Le vertige s’accroît du fait que cette puissance ne sait pas où elle va. Ses décisions sont comminatoires, même quand elles se contredisent. Les masques ? Ils ne servaient à rien, c’était certain, tant qu’on n’en avait pas. Ils sont redevenus utiles — c’est-à-dire susceptibles de sauver la vie — depuis qu’on en dispose. La « distanciation sociale » s’impose, c’est entendu, mais la distance de sécurité s’accroît de 50 % quand un Français se rend en Belgique ou franchit le Rhin, et elle double s’il parvient à traverser l’Atlantique. Enfin, on nous dira bientôt quel âge et quelle corpulence interdisent toujours de sortir de chez soi. Mieux valait autrefois être vieux et gros qu’aujourd’hui « senior » et « en surpoids » : les premiers étaient au moins libres de leurs pas. On apprendra aussi pourquoi les écoliers ont cessé d’être contagieux pour des enseignants proches de la retraite à qui on continue pourtant de recommander de conserver leurs distances avec leurs petits-enfants.

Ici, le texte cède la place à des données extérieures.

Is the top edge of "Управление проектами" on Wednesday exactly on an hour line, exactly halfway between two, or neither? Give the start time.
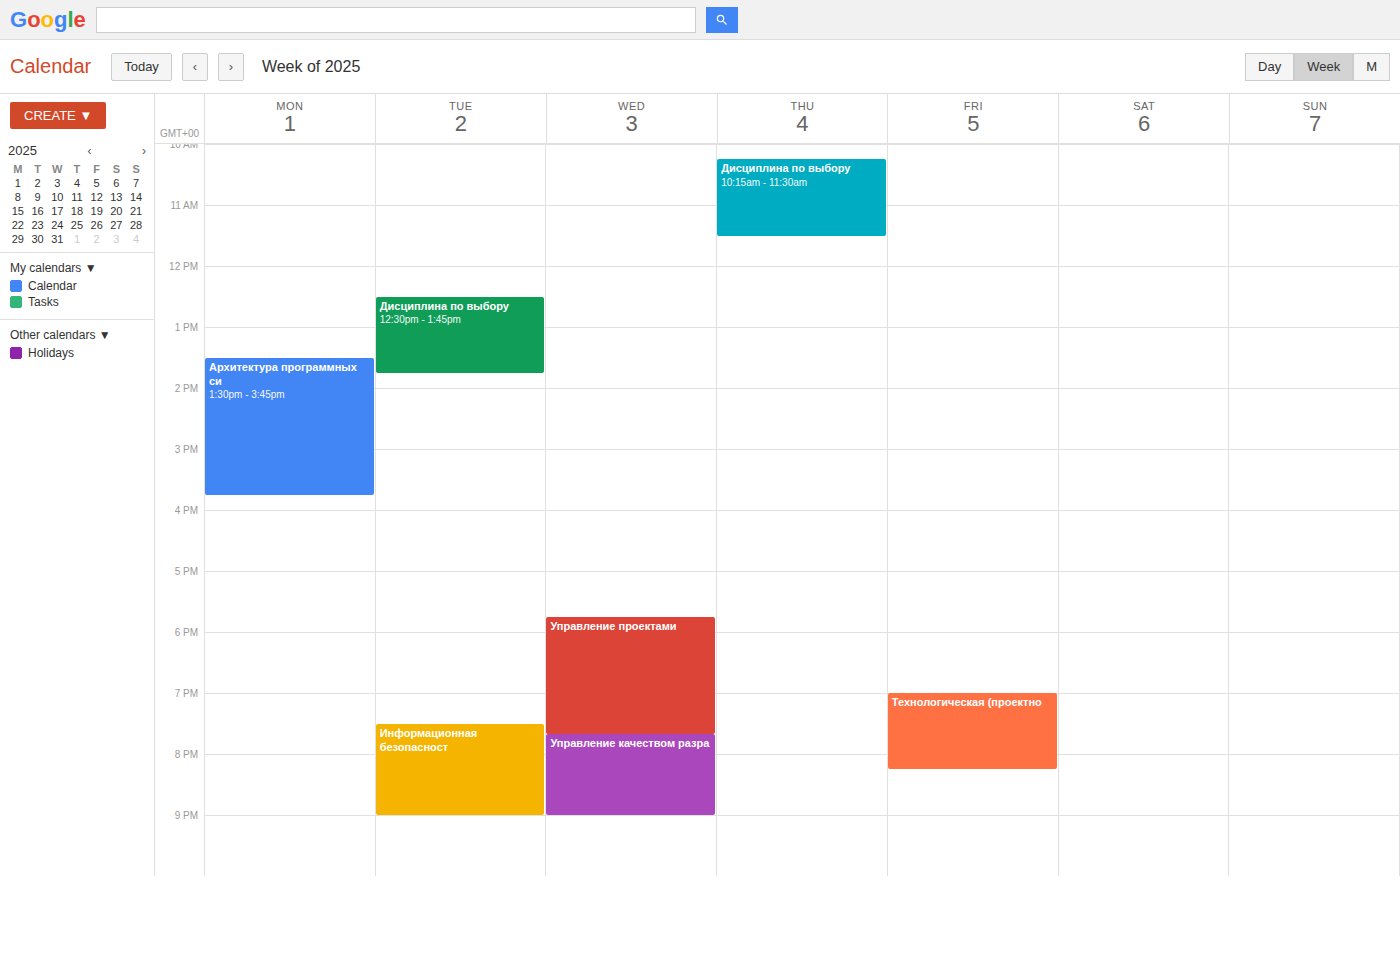
5:45 PM -- neither: three quarters of the way from the 5 PM line to the 6 PM line.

Un jour, nous redeviendrons adultes. Capables de comprendre et d’imposer d’autres choix, y compris économiques et sociaux. Pour le moment, nous prenons des coups sans pouvoir les rendre ; nous parlons dans le vide et nous le savons. D’où ce climat poisseux, cette colère inemployée. Un baril de poudre au milieu d’une pièce, et qui attend son allumette. Après l’enfance, l’âge ingrat…"
Serge Halimi, Monde diplomatique mai 2020, éditorial.